Shut the Book Up: Without You, There is No Us by Suki Kim (DNF Files)
Since I taught university students in South Korea for ten years, I wanted very much to like Suki Kim's memoir of teaching the sons of the North Korean elite at a university in Pyongyang.. How were the students different? How were they alike?
I only got a mild glimpse at Kim's students before I gave up and shelved this memoir. I was hoping for more focus on her current situation. Instead, there was a good deal of moaning about a bad boyfriend back in the States. New York? I can't even remember.
More interesting was the backstory of her family, which Suki Kim begins with the story of her mother and her grandparents fleeing south during the Korean conflict. A few decades later, her parents made the decision to pull up stakes and move to the United States. However, Kim's writing style failed to engage me, and I stopped reading before she returned her attention to her North Korean students.

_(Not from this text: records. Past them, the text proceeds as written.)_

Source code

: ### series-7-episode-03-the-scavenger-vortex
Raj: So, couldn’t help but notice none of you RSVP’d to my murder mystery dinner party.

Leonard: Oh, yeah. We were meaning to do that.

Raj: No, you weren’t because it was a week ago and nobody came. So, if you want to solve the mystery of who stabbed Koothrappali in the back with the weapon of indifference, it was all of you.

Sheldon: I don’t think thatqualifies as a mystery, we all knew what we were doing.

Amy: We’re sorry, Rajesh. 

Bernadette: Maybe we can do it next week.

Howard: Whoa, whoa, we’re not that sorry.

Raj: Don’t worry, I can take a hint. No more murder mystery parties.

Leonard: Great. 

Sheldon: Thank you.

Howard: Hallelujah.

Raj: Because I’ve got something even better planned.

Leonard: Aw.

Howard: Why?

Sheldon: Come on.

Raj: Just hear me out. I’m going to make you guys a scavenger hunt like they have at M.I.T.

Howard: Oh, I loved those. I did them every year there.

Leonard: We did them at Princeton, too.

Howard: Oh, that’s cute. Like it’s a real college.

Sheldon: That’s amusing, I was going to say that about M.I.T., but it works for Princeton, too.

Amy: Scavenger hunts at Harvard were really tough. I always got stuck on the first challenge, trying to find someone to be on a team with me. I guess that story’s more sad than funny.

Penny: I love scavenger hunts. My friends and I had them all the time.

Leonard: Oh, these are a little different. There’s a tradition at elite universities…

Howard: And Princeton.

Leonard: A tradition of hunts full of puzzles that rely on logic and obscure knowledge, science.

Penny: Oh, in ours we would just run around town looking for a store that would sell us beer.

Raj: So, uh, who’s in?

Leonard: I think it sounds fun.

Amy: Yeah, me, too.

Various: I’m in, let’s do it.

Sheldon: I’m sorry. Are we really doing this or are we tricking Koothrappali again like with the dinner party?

I also have a vague sense (I'm not sure why, but it persists...maybe an article I read and half-remembered?) that Kim's memoir/reportage wasn't entirely responsible or discreet. This may be unfair to the author, but it colored my reading and eventual abandoning of the book.
1 comment:
I read this and thought that her interactions with her students were pretty interesting, but the way she got there on false pretenses didn't sit well with me. Nothing to Envy is by far the better book about North Korea.